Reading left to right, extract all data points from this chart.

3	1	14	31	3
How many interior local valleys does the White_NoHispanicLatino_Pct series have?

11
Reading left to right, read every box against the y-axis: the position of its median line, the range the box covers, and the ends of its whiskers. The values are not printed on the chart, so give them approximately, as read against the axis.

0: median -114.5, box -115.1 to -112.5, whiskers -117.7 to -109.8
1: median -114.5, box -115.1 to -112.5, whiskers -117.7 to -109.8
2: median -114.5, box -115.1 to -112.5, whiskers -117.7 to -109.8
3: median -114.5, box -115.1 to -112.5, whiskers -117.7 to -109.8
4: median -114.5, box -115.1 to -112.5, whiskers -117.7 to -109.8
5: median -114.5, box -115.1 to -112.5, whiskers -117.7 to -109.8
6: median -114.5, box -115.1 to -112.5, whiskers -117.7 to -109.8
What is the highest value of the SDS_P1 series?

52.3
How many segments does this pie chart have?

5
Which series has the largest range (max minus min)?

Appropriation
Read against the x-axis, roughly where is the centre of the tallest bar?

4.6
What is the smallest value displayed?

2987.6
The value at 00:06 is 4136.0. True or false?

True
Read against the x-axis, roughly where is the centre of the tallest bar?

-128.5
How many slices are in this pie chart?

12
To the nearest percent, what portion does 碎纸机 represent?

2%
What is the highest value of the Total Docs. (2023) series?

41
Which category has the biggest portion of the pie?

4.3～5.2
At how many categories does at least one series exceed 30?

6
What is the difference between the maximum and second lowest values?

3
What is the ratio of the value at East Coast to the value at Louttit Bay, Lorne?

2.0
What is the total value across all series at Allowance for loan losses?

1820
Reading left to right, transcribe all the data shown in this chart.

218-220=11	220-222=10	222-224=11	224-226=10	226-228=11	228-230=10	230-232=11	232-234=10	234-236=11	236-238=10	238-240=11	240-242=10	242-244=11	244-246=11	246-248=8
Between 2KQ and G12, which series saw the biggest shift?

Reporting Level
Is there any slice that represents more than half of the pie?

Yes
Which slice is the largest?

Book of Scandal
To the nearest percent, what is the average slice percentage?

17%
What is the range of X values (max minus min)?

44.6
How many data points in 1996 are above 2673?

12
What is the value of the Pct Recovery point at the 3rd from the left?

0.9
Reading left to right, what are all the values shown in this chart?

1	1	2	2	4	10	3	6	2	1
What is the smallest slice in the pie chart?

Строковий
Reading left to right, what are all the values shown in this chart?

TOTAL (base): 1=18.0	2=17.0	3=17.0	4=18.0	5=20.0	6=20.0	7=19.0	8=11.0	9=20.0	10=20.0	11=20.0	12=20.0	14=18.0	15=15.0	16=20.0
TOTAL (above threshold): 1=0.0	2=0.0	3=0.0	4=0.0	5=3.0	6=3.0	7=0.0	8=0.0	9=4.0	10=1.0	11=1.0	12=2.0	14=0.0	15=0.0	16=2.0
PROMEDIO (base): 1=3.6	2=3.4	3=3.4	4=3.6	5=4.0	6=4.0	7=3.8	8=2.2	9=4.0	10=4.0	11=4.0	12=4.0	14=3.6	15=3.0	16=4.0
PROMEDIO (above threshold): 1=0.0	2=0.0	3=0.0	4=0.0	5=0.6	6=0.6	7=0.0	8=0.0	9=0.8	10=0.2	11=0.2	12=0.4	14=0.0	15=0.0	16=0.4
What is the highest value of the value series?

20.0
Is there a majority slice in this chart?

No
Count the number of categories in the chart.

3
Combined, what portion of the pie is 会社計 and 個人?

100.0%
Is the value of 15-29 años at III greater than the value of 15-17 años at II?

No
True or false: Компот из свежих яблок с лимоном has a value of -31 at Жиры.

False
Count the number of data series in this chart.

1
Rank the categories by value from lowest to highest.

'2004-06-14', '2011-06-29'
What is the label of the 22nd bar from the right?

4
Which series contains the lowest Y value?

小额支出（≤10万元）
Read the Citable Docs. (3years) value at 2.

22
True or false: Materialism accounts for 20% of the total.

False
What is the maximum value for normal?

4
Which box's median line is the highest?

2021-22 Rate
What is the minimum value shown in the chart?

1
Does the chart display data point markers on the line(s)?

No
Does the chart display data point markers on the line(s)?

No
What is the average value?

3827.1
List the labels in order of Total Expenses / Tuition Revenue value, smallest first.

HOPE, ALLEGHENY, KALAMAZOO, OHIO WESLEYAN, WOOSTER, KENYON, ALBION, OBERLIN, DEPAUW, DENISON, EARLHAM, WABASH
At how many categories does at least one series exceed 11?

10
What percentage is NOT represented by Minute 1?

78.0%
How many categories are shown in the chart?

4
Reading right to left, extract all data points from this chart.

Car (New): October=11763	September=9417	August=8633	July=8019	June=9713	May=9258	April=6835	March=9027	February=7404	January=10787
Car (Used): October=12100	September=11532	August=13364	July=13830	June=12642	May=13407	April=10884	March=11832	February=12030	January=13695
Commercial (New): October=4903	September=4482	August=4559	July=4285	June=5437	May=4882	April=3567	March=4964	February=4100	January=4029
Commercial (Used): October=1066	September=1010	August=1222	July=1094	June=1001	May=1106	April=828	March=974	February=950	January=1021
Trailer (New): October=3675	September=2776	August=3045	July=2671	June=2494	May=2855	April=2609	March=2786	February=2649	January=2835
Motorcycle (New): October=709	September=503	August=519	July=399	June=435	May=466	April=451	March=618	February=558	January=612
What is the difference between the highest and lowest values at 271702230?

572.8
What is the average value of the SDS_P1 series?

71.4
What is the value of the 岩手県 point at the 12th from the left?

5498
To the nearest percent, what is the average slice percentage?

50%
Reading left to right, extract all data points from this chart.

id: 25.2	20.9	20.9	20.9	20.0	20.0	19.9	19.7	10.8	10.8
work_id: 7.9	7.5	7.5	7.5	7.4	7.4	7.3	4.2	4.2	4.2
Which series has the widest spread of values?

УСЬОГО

★ ★ ★ ★ ★

**Job item:**
Rewrite all of the lines above, swapping every "SDS_P1" for "SDS_P2" and leaving everything else untouched.

**Your response:**
Reading left to right, extract all data points from this chart.

3	1	14	31	3
How many interior local valleys does the White_NoHispanicLatino_Pct series have?

11
Reading left to right, read every box against the y-axis: the position of its median line, the range the box covers, and the ends of its whiskers. The values are not printed on the chart, so give them approximately, as read against the axis.

0: median -114.5, box -115.1 to -112.5, whiskers -117.7 to -109.8
1: median -114.5, box -115.1 to -112.5, whiskers -117.7 to -109.8
2: median -114.5, box -115.1 to -112.5, whiskers -117.7 to -109.8
3: median -114.5, box -115.1 to -112.5, whiskers -117.7 to -109.8
4: median -114.5, box -115.1 to -112.5, whiskers -117.7 to -109.8
5: median -114.5, box -115.1 to -112.5, whiskers -117.7 to -109.8
6: median -114.5, box -115.1 to -112.5, whiskers -117.7 to -109.8
What is the highest value of the SDS_P2 series?

52.3
How many segments does this pie chart have?

5
Which series has the largest range (max minus min)?

Appropriation
Read against the x-axis, roughly where is the centre of the tallest bar?

4.6
What is the smallest value displayed?

2987.6
The value at 00:06 is 4136.0. True or false?

True
Read against the x-axis, roughly where is the centre of the tallest bar?

-128.5
How many slices are in this pie chart?

12
To the nearest percent, what portion does 碎纸机 represent?

2%
What is the highest value of the Total Docs. (2023) series?

41
Which category has the biggest portion of the pie?

4.3～5.2
At how many categories does at least one series exceed 30?

6
What is the difference between the maximum and second lowest values?

3
What is the ratio of the value at East Coast to the value at Louttit Bay, Lorne?

2.0
What is the total value across all series at Allowance for loan losses?

1820
Reading left to right, transcribe all the data shown in this chart.

218-220=11	220-222=10	222-224=11	224-226=10	226-228=11	228-230=10	230-232=11	232-234=10	234-236=11	236-238=10	238-240=11	240-242=10	242-244=11	244-246=11	246-248=8
Between 2KQ and G12, which series saw the biggest shift?

Reporting Level
Is there any slice that represents more than half of the pie?

Yes
Which slice is the largest?

Book of Scandal
To the nearest percent, what is the average slice percentage?

17%
What is the range of X values (max minus min)?

44.6
How many data points in 1996 are above 2673?

12
What is the value of the Pct Recovery point at the 3rd from the left?

0.9
Reading left to right, what are all the values shown in this chart?

1	1	2	2	4	10	3	6	2	1
What is the smallest slice in the pie chart?

Строковий
Reading left to right, what are all the values shown in this chart?

TOTAL (base): 1=18.0	2=17.0	3=17.0	4=18.0	5=20.0	6=20.0	7=19.0	8=11.0	9=20.0	10=20.0	11=20.0	12=20.0	14=18.0	15=15.0	16=20.0
TOTAL (above threshold): 1=0.0	2=0.0	3=0.0	4=0.0	5=3.0	6=3.0	7=0.0	8=0.0	9=4.0	10=1.0	11=1.0	12=2.0	14=0.0	15=0.0	16=2.0
PROMEDIO (base): 1=3.6	2=3.4	3=3.4	4=3.6	5=4.0	6=4.0	7=3.8	8=2.2	9=4.0	10=4.0	11=4.0	12=4.0	14=3.6	15=3.0	16=4.0
PROMEDIO (above threshold): 1=0.0	2=0.0	3=0.0	4=0.0	5=0.6	6=0.6	7=0.0	8=0.0	9=0.8	10=0.2	11=0.2	12=0.4	14=0.0	15=0.0	16=0.4
What is the highest value of the value series?

20.0
Is there a majority slice in this chart?

No
Count the number of categories in the chart.

3
Combined, what portion of the pie is 会社計 and 個人?

100.0%
Is the value of 15-29 años at III greater than the value of 15-17 años at II?

No
True or false: Компот из свежих яблок с лимоном has a value of -31 at Жиры.

False
Count the number of data series in this chart.

1
Rank the categories by value from lowest to highest.

'2004-06-14', '2011-06-29'
What is the label of the 22nd bar from the right?

4
Which series contains the lowest Y value?

小额支出（≤10万元）
Read the Citable Docs. (3years) value at 2.

22
True or false: Materialism accounts for 20% of the total.

False
What is the maximum value for normal?

4
Which box's median line is the highest?

2021-22 Rate
What is the minimum value shown in the chart?

1
Does the chart display data point markers on the line(s)?

No
Does the chart display data point markers on the line(s)?

No
What is the average value?

3827.1
List the labels in order of Total Expenses / Tuition Revenue value, smallest first.

HOPE, ALLEGHENY, KALAMAZOO, OHIO WESLEYAN, WOOSTER, KENYON, ALBION, OBERLIN, DEPAUW, DENISON, EARLHAM, WABASH
At how many categories does at least one series exceed 11?

10
What percentage is NOT represented by Minute 1?

78.0%
How many categories are shown in the chart?

4
Reading right to left, extract all data points from this chart.

Car (New): October=11763	September=9417	August=8633	July=8019	June=9713	May=9258	April=6835	March=9027	February=7404	January=10787
Car (Used): October=12100	September=11532	August=13364	July=13830	June=12642	May=13407	April=10884	March=11832	February=12030	January=13695
Commercial (New): October=4903	September=4482	August=4559	July=4285	June=5437	May=4882	April=3567	March=4964	February=4100	January=4029
Commercial (Used): October=1066	September=1010	August=1222	July=1094	June=1001	May=1106	April=828	March=974	February=950	January=1021
Trailer (New): October=3675	September=2776	August=3045	July=2671	June=2494	May=2855	April=2609	March=2786	February=2649	January=2835
Motorcycle (New): October=709	September=503	August=519	July=399	June=435	May=466	April=451	March=618	February=558	January=612
What is the difference between the highest and lowest values at 271702230?

572.8
What is the average value of the SDS_P2 series?

71.4
What is the value of the 岩手県 point at the 12th from the left?

5498
To the nearest percent, what is the average slice percentage?

50%
Reading left to right, extract all data points from this chart.

id: 25.2	20.9	20.9	20.9	20.0	20.0	19.9	19.7	10.8	10.8
work_id: 7.9	7.5	7.5	7.5	7.4	7.4	7.3	4.2	4.2	4.2
Which series has the widest spread of values?

УСЬОГО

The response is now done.